Alaric walked over to Silas, his shadow towering over the seated man. He held the vial out, his jaw tightening as he waited for Silas to take it. But Silas didn't reach for it. He kept his hands tucked in his sleeves, his gaze fixed on the dancing flames.
The Prince felt a crack in his legendary composure. For the first time in his life, Alaric felt small. He was a conqueror who had crossed frozen wastelands and slaughtered armies to bring this man home, yet he couldn't bridge the three feet of space between them. The realization began to sink in that while he could lock the doors and guard the gates, he couldn't force Silas to love a monster who had turned his life into a golden prison.
Alaric set the medicine down on the side table with a clatter that echoed too loudly in the quiet room. He didn't speak, but his scent—usually a dominant, spicy wood—began to sour with the tang of raw grief. He watched the back of Silas's head, waiting for a sign, a word, or even a look of hatred. Anything would be better than this cold, distant neutrality.

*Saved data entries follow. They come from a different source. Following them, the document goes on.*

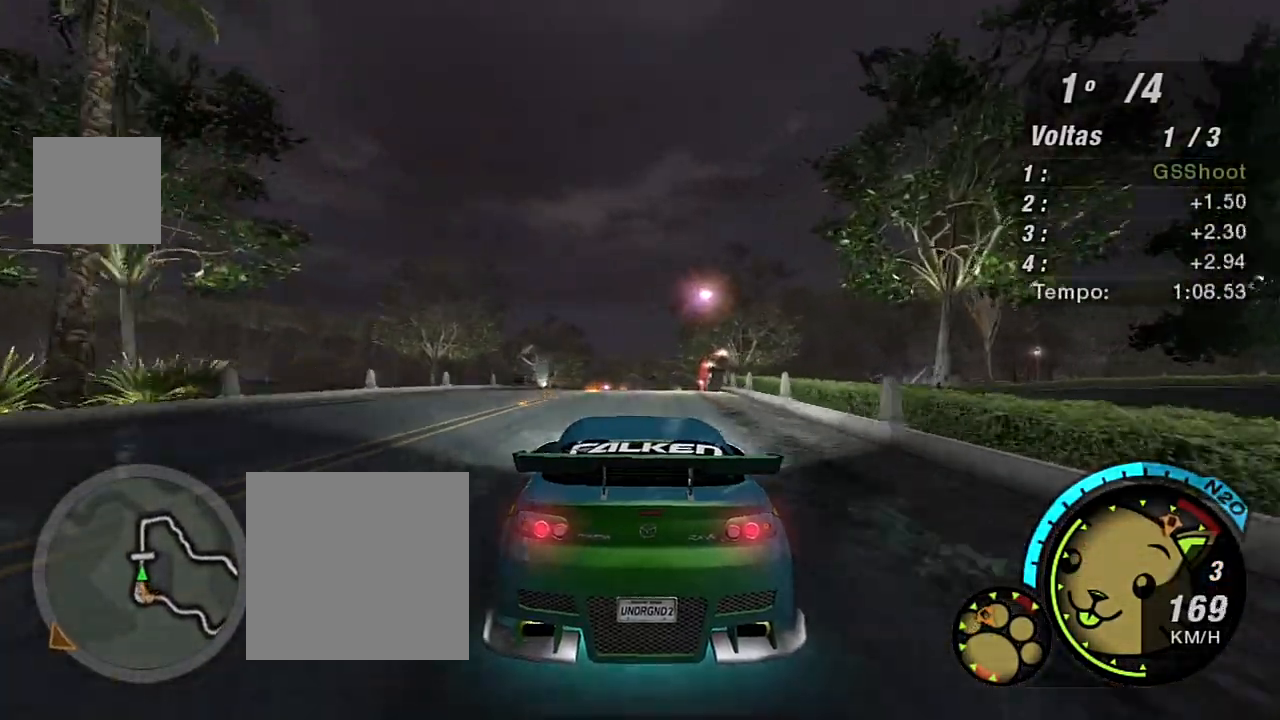
{"buttons": ["R1", "R2"], "left_stick": "center", "right_stick": "center", "events": [[33, "left_stick", "up-right"], [367, "R1", "down"], [434, "left_stick", "center"]]}
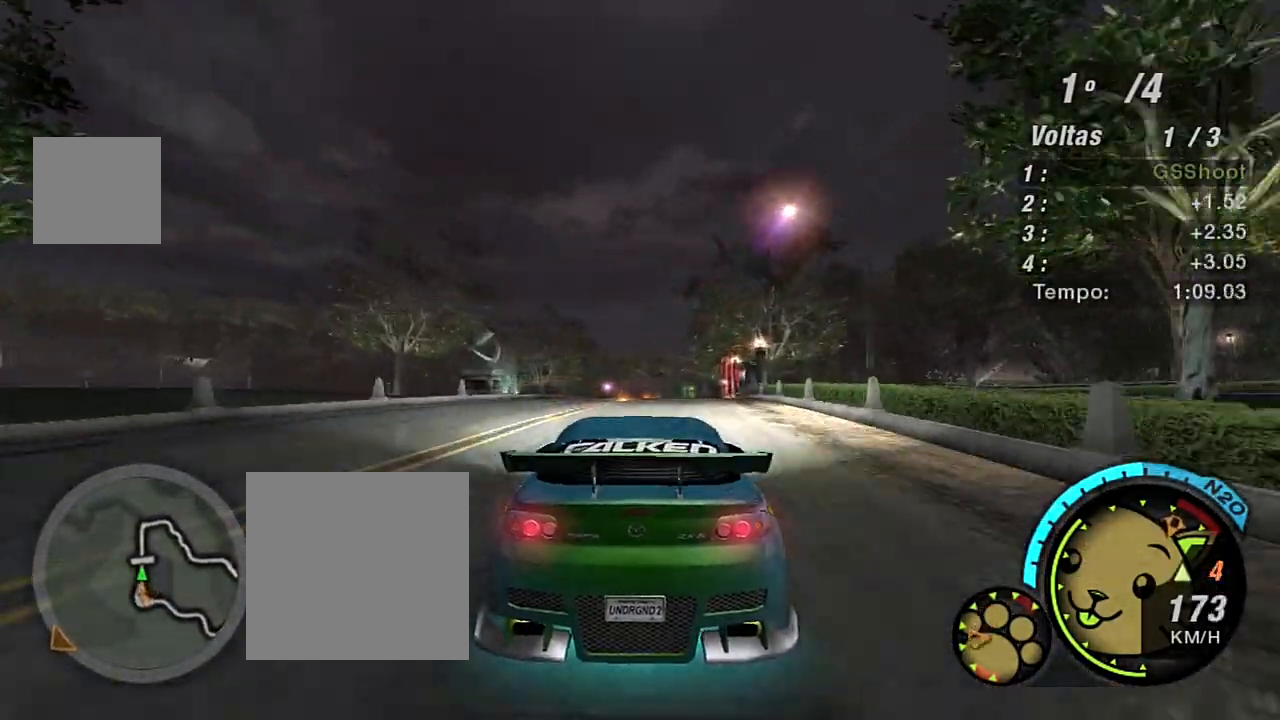
{"buttons": ["R2"], "left_stick": "center", "right_stick": "center", "events": [[34, "R1", "up"], [234, "left_stick", "up"], [434, "left_stick", "center"]]}
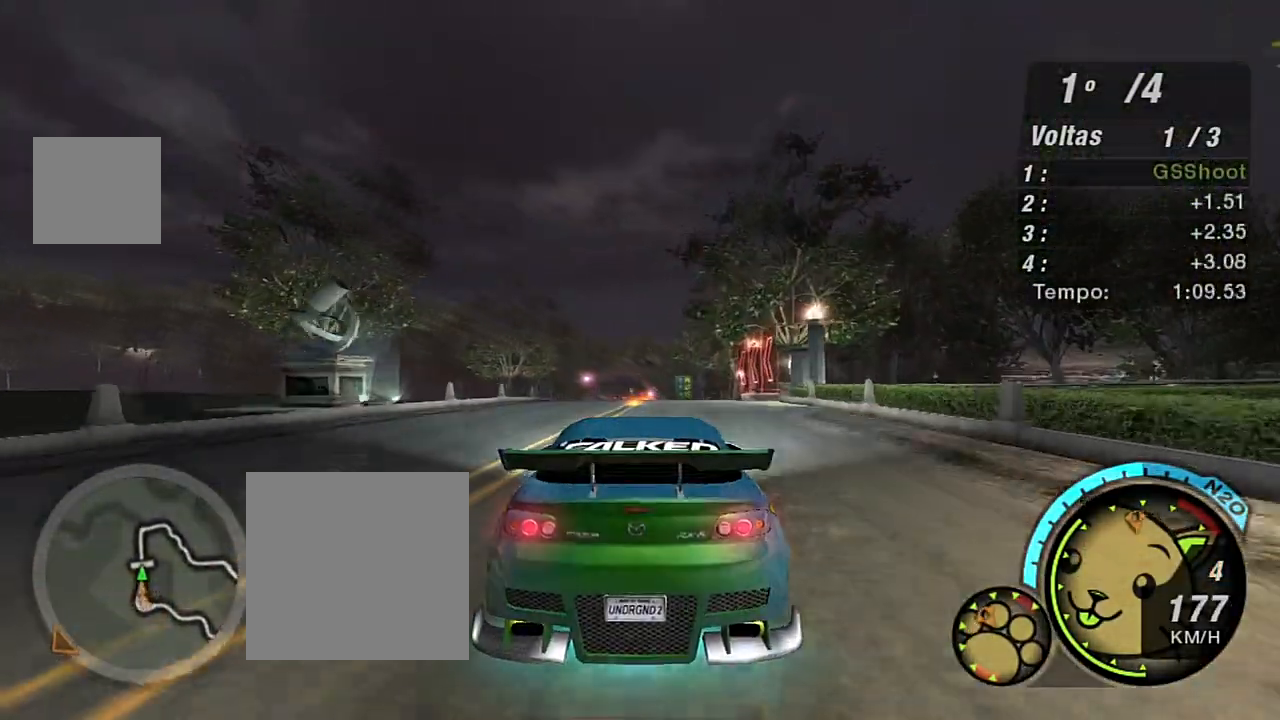
{"buttons": ["R2"], "left_stick": "up", "right_stick": "center", "events": [[33, "left_stick", "up-right"], [133, "left_stick", "up"], [334, "left_stick", "up-right"], [434, "left_stick", "up"]]}
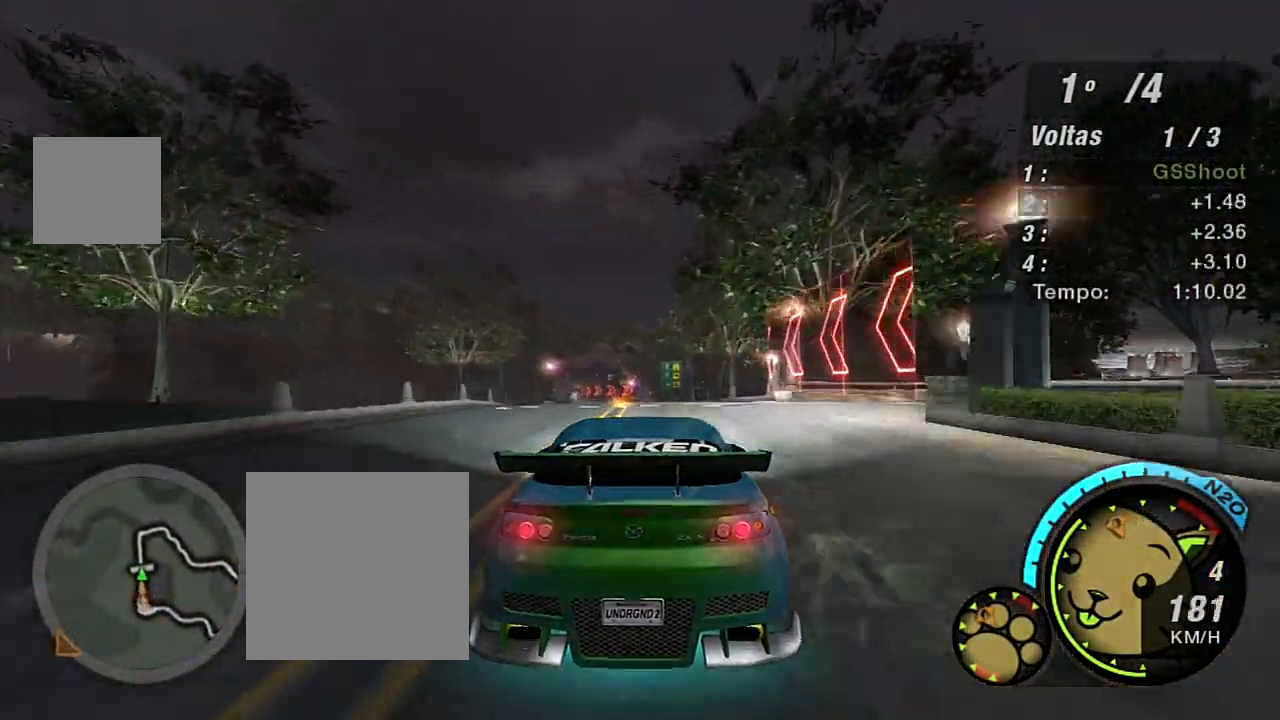
{"buttons": ["R2"], "left_stick": "left", "right_stick": "center", "events": [[34, "left_stick", "center"], [134, "left_stick", "up-left"], [267, "left_stick", "center"], [467, "left_stick", "left"]]}
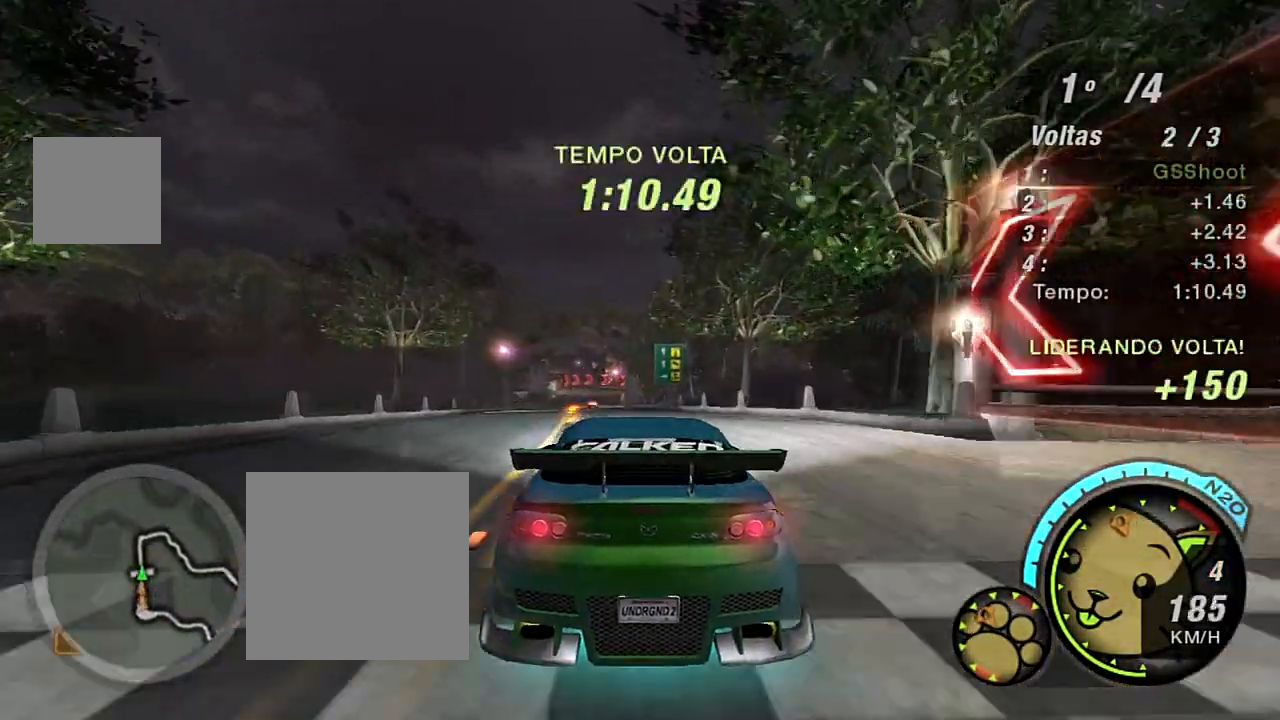
{"buttons": ["R2"], "left_stick": "center", "right_stick": "center", "events": [[33, "left_stick", "up-left"], [200, "left_stick", "center"], [334, "left_stick", "left"], [500, "left_stick", "center"]]}
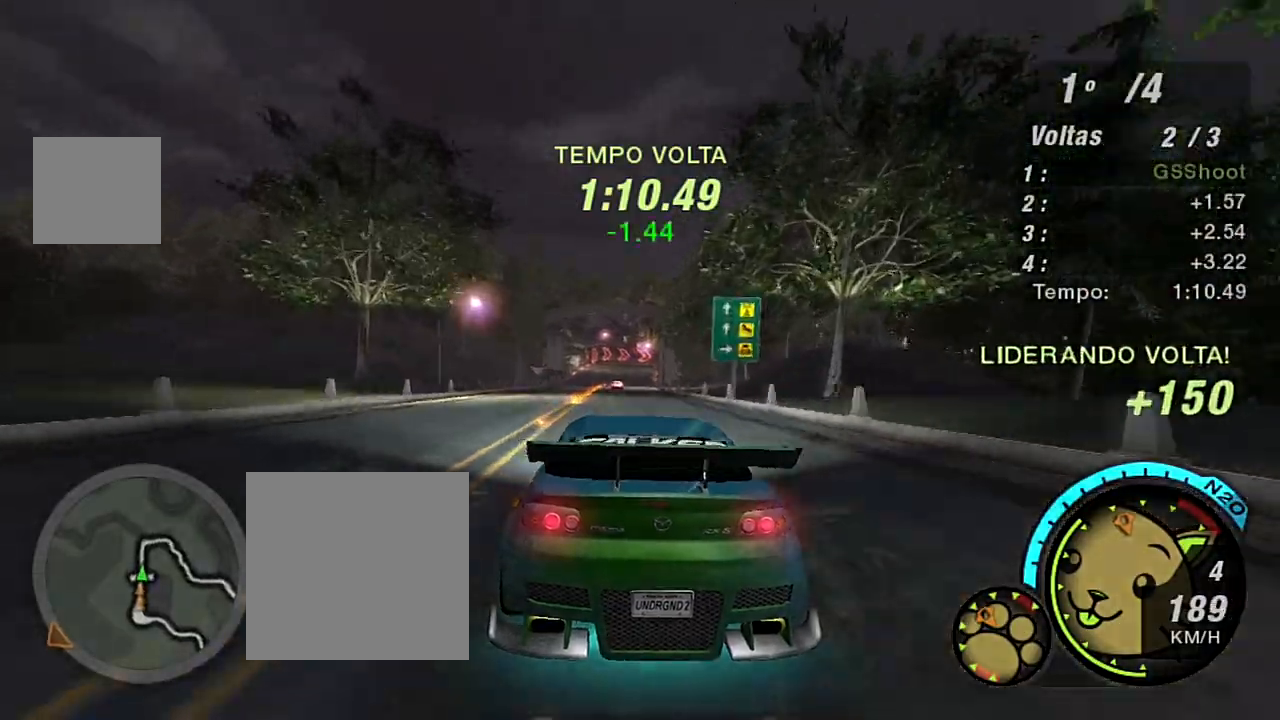
{"buttons": ["R2", "R3"], "left_stick": "center", "right_stick": "center", "events": [[367, "R3", "down"]]}
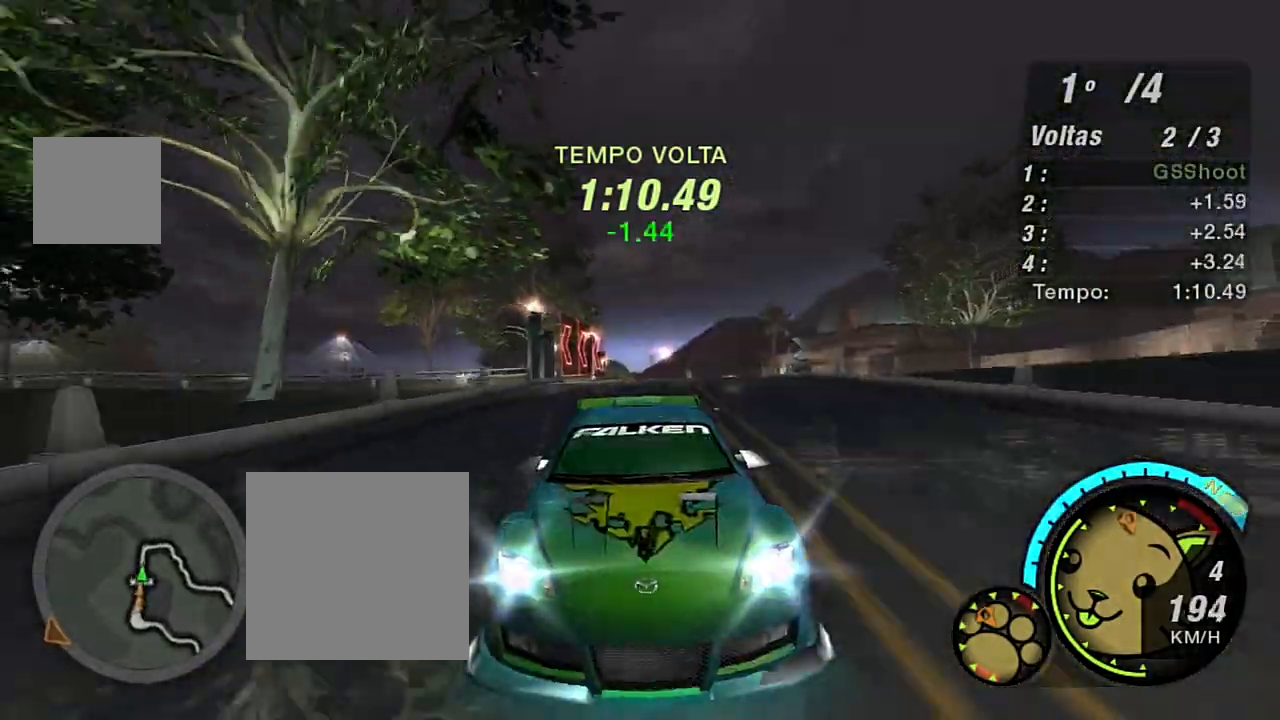
{"buttons": ["R2", "R3"], "left_stick": "center", "right_stick": "center", "events": [[100, "left_stick", "up"], [334, "left_stick", "center"]]}
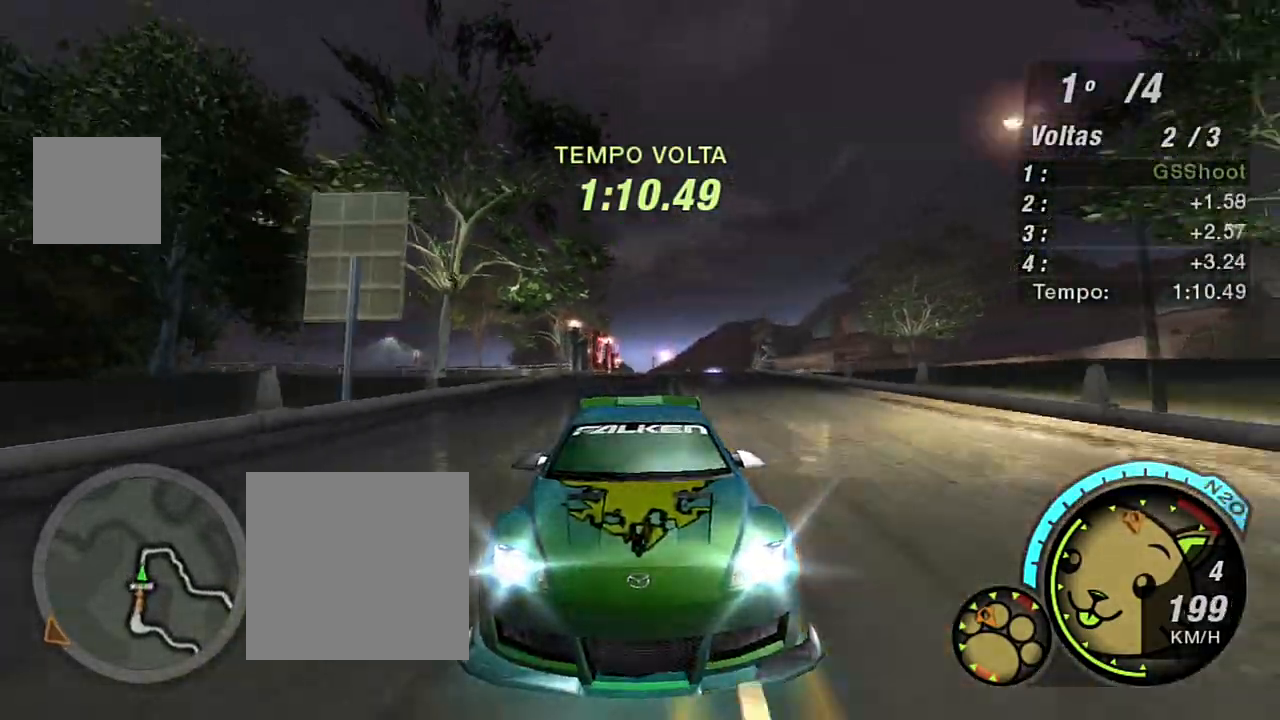
{"buttons": ["R2"], "left_stick": "center", "right_stick": "center", "events": [[234, "R3", "up"]]}
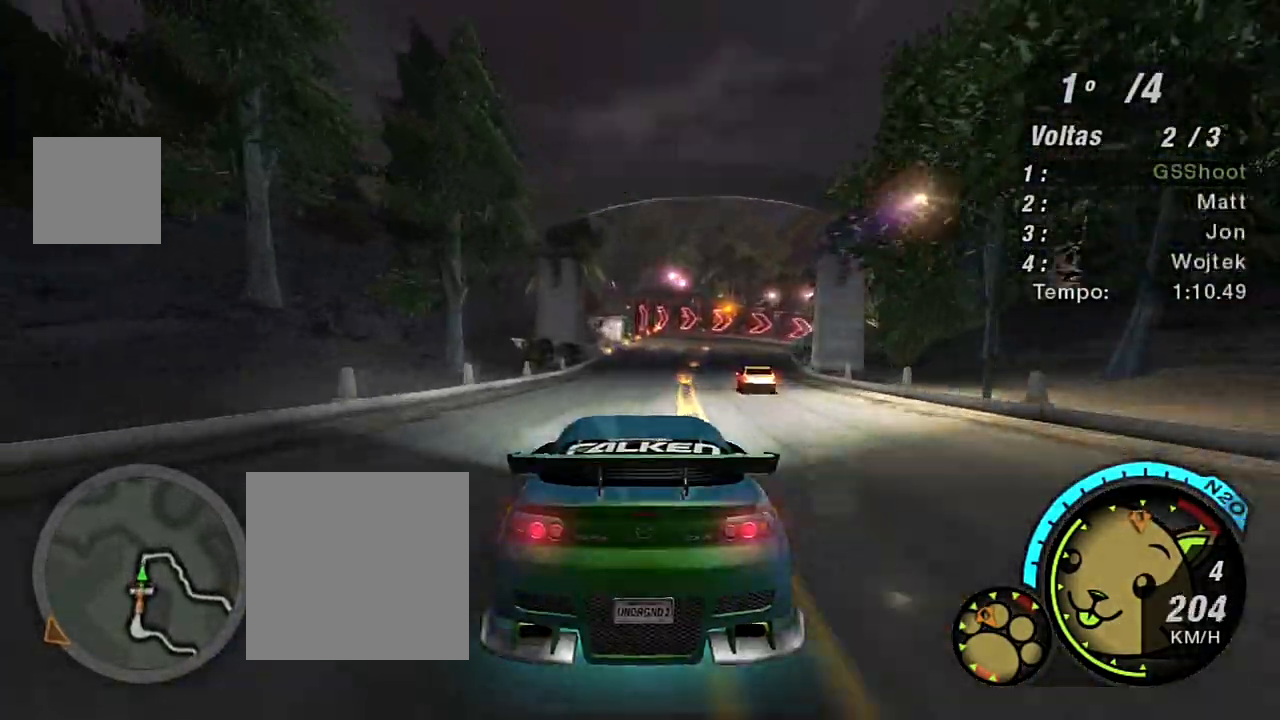
{"buttons": ["L2"], "left_stick": "up-right", "right_stick": "center", "events": [[34, "left_stick", "up-right"], [334, "L2", "down"], [334, "R2", "up"]]}
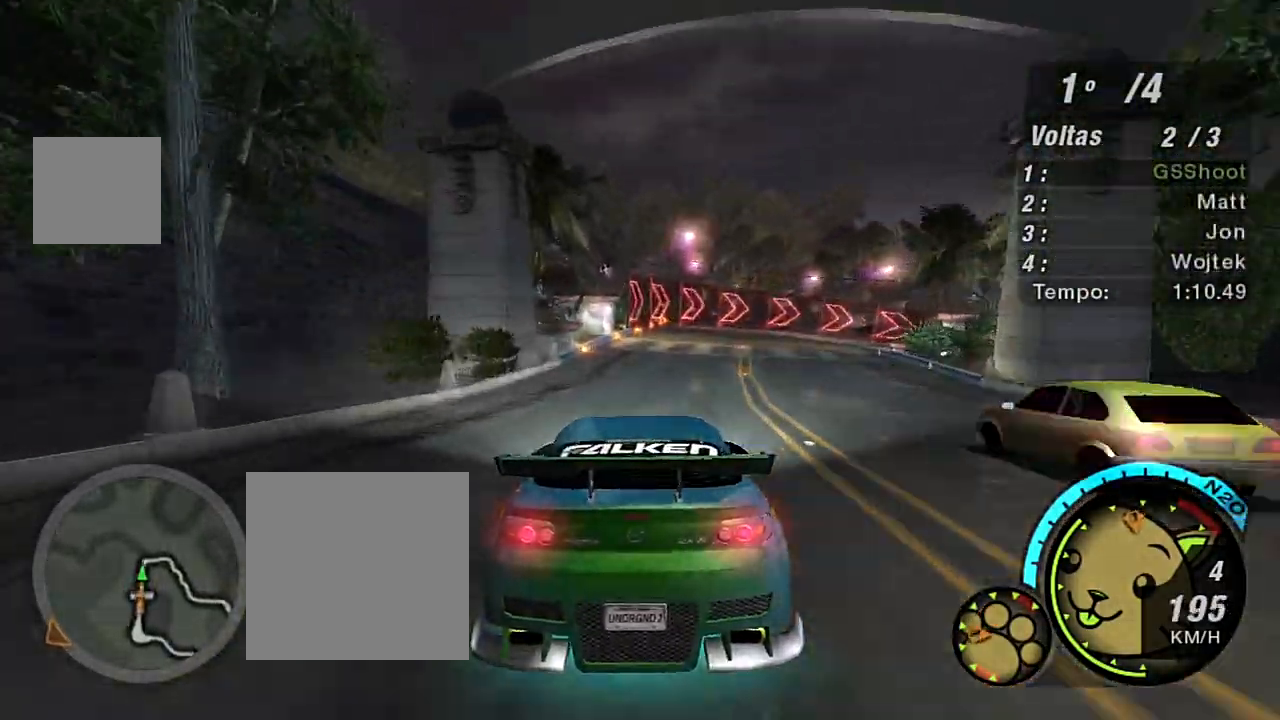
{"buttons": ["L2"], "left_stick": "up-right", "right_stick": "center", "events": []}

The Alpha's pride was crumbling. He had spent years building a reputation as the most wicked and heartless Prince in the lineage, a man who viewed Omegas as prizes to be won. But as he stood there in the fading light, he realized the prize was empty if the heart was missing. The weight of his own actions—the possessiveness, the demands, the force—started to crush him from the inside out. He wasn't just losing a mate; he was losing the only thing that made him feel human.